If you put the correct credentials right, your connection should be live. You can run a simple select query to check.
You can use this connection string for pyodbc in your dag to connect with a mssql server without the need of using any hooks.
connectionString = f'DRIVER={{ODBC Driver 18 for SQL Server}};SERVER={SERVER};DATABASE={DATABASE};UID={USERNAME};PWD={PASSWORD};TrustServerCertificate=yes'
Finally, run this test dag to check everything works as it should between your MS SQL database and airflow.
Create an ODBC Connection in airflow with this values.
Connection id = mssql_default
Connection Type = ODBC
Host = 172.16.***.***
Schema = database
Login = username
Password = ****
Port = 1433
Extra = {
"ApplicationIntent": "ReadOnly",
"TrustServerCertificate": "Yes",
"connect_kwargs": {
"autocommit": false,
"ansi": true,
"driver": "ODBC Driver 18 for SQL Server"
}
}
Create an Snowflake Connection in airflow with this values.
account: alwhqzt-xf04345
database: hr_db
password: **********
role: hr_admin_role
schema: hr_schema
threads: 10
type: snowflake
user: mahmudhasankhan
warehouse: hr_wh
Upon setting up these connections,sqlserver_to_snowflake dag will be runnable.
You need to install dbt-core and dbt-snowflake adapter in your local machine.
Run these commands in your bash terminal.
pip install dbt-core \
&& pip install dbt-snowflake
Configure your dbt profiles.yml file. My profiles.yml file looks like this. Fill the required credentials.
hr_data_pipeline:
outputs:
dev:
account: snowflake-account
database: snowflake-database
password: password
role: snowflake-role
schema: snowflake-schema
threads: 10
type: snowflake
user: username
warehouse: snowflake-warehouse
target: dev
Then, cd into your dbt project folder and run dbt debug
. If you've correctly configured your profiles.yml file then all checks will pass.
In snowflake we're gonna create a datawarehouse from where we'll visualize data later. For datawarehousing, we will create a database and a role. We will also define a schema where we will put our dbt-tables (staging tables & data marts, fact tables) in.

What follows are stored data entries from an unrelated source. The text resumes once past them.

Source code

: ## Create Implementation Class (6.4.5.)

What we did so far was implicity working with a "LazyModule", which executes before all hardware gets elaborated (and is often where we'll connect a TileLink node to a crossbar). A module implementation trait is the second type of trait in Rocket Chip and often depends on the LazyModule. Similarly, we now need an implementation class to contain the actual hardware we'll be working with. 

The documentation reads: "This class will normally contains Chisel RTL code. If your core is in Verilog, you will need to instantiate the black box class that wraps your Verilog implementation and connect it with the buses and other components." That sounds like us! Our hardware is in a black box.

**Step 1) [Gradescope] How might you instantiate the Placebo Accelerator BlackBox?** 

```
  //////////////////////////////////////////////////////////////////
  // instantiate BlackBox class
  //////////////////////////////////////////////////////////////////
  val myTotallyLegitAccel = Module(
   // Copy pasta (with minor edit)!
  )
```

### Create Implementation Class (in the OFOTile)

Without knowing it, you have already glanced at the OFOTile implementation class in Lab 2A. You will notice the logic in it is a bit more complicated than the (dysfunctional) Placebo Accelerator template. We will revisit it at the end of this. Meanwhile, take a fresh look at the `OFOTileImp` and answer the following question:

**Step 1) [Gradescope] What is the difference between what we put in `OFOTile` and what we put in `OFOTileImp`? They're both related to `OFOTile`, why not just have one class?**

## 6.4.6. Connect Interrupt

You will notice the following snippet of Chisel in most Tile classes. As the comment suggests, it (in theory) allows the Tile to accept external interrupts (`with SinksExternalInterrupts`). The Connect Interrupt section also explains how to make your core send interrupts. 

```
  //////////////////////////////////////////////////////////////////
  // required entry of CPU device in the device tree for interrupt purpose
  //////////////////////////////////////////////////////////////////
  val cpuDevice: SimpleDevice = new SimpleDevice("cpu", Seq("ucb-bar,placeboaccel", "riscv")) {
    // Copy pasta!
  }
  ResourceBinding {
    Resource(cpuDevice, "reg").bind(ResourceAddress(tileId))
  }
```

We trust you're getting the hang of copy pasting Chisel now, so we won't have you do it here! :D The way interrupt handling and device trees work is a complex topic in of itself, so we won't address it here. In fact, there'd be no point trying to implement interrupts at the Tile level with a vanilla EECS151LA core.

Snowflake warehouse: A virtual warehouse, often referred to simply as a βwarehouseβ, is a cluster of compute resources in Snowflake. A warehouse provides the required resources, such as CPU, memory, and temporary storage, to perform operations in a Snowflake session.
Database & Schema: All data in Snowflake is maintained in databases. Each database consists of one or more schemas, which are logical groupings of database objects, such as tables and views.
Views: A view allows the result of a query to be accessed as if it were a table.
A view is a defined query that sits on top of a table. Unlike a table, it doesn't store the actual data. It always contains the latest data because it reruns every time it is queried. Whereas a table is only as fresh as the last time it was created or updated, no matter when you query it.
Run the following commands in your snowflake sql worksheet
USE ROLE ACCOUNTADMIN;
CREATE WAREHOUSE hr_wh WITH warehouse_size='x-small';
CREATE DATABASE IF NOT EXISTS hr_db;
CREATE ROLE IF NOT EXISTS hr_admin_role;
SHOW GRANTS ON WAREHOUSE hr_wh;
GRANT usage ON WAREHOUSE hr_wh TO ROLE hr_admin_role;
GRANT ROLE hr_admin_role TO USER mahmudhasan141;
GRANT ALL ON DATABASE hr_db TO ROLE hr_admin_role;
GRANT MANAGE GRANTS on account to role hr_admin_role;
USE ROLE hr_admin_role;
CREATE SCHEMA hr_db.hr_schema;
-- to drop your database and warehouse
use role accountadmin;
drop IF EXISTS warehouse hr_wh;
drop IF EXISTS database hr_db;
drop role IF EXISTS hr_admin_role;
Install Power BI in your machine, its a straight forward process. Then get data from snowflake using your snowflake account url and mentioning your datawarehouse.